In questa narrazione fluida e scorrevole, scandita da ingestioni di Ambien, Nembutal, Ativan e Xanax, si inseriscono altri personaggi indesiderati e ai limiti del grottesco, che in qualche modo interferiscono con la routine sonnambulica della protagonista: la dottoressa Tuttle, psichiatra sconsiderata con ambizioni da sciamana, la cui incompetenza giustifica la facilità nel procurarsi quantità industriali di farmaci dai noti effetti collaterali (che tuttavia, nonostante il prolungato abuso, sembrano non affliggere in nessuna forma la giovane donna); Trevor, un ex fidanzato con la maturità sessuale di un pre-adolescente, attratto da relazioni fallimentari con donne più grandi; e soprattutto Reva, “migliore amica” logorroica e ossessiva e particolarmente mal tollerata. Quella con la ex compagna di scuola sembra configurarsi come l’unica relazione umana definibile come tale rimasta alla protagonista, che si sente in connessione con il mondo solo attraverso la spazzatura (“I miei rifiuti mescolati ai rifiuti degli altri. Le cose che avevo toccato toccavano cose che altra gente aveva toccato. Contribuivo. Ero connessa”).

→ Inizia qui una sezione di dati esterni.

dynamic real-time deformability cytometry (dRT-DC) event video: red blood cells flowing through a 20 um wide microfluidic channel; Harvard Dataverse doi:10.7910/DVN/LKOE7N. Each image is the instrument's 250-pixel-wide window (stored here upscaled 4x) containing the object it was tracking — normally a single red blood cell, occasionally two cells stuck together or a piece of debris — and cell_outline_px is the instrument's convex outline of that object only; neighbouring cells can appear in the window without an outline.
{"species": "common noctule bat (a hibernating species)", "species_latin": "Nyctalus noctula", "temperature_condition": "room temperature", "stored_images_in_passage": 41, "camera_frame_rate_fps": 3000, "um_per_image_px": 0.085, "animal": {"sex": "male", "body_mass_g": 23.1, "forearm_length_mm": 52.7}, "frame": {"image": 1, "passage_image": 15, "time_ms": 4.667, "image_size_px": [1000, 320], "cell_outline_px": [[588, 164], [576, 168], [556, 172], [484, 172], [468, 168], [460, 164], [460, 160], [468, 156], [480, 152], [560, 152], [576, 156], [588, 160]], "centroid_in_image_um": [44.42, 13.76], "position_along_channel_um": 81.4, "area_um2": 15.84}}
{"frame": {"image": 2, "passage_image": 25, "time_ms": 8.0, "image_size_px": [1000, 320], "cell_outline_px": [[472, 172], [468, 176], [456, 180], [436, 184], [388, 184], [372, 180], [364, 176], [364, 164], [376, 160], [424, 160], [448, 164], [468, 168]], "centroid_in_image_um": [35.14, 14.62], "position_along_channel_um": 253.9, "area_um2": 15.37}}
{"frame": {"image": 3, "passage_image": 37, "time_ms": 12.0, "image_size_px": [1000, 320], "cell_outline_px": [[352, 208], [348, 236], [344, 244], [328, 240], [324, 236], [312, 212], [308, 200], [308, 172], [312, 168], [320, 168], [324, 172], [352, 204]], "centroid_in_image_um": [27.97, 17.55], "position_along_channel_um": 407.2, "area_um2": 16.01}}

Non è un caso che, malgrado il categorico rifiuto iniziale, in uno dei suoi blackout da Infermiterol si ritrovi su un treno diretto verso il funerale della madre di Reva. Un’occasione che inevitabilmente risveglia i fantasmi del passato: capiamo che alla base del desiderio di oblio c’è il trauma profondo di un’infanzia segnata dal matrimonio fallimentare dei genitori, dalla morte del padre devastato dal cancro, e dalla tragedia etilica di una madre anaffettiva scomparsa poche settimane dopo. Ma soprattutto, al di là dell’oggettività dei fatti, il più grande di tutti i lutti: l’assenza del lutto.

Volevo conservare la casa come una lettera d’amore. Era la prova che non ero sempre stata sola al mondo. Ma mi stavo anche aggrappando alla perdita, al vuoto della casa, come per confermare a me stessa che era meglio essere soli che intrappolati con persone che avrebbero dovuto amarti ma non potevano farlo.

Il rapporto disfunzionale con il mondo, con il sesso, con le relazioni umane e con i farmaci scaturisce proprio dall’essere cresciuta in un contesto privo di amore, in cui il desiderio di provare sentimenti non può che condurre all’implosione.

Le oltre duecento pagine di diario egoriferito di una narcolettica volontaria scorrono rapide grazie alla capacità di Mensfegh di intervallare alla monotonia farmacologica i toni dolenti della complessa elaborazione del dolore e della costruzione di una personalità, le scene spezzettate, ma note al pubblico, di grandi classici del cinema anni ’80 su cui troneggia la figura di Whoopi Goldberg, e non per ultimi gli accenti satirici e parodistici che caratterizzano il ritratto dell’alta società newyorkese degli anni 2000, fatta di apparenze e velleità artistiche prive di qualsiasi sostanza. Una società alla quale la “privilegiata” protagonista appartiene consapevolmente, tanto da mercificare in qualche modo – un po’ per utilitarismo e un po’ per semplice bisogno di attenzioni – il suo esperimento di rigenerazione.

L’anno soporifero giunge infine al compimento. L’epifania arriva in un pomeriggio al Met, si traduce nella vendita della casa dei genitori e sembra lasciare la sensazione sperata di calma e morbidezza. Con questi elementi in mano, Ottessa Moshfegh cede a noi lettori l’interpretazione di un epilogo inatteso, che si apre alla tragedia dell’11 settembre incrociando un’ultima volta sfera sociale e privata.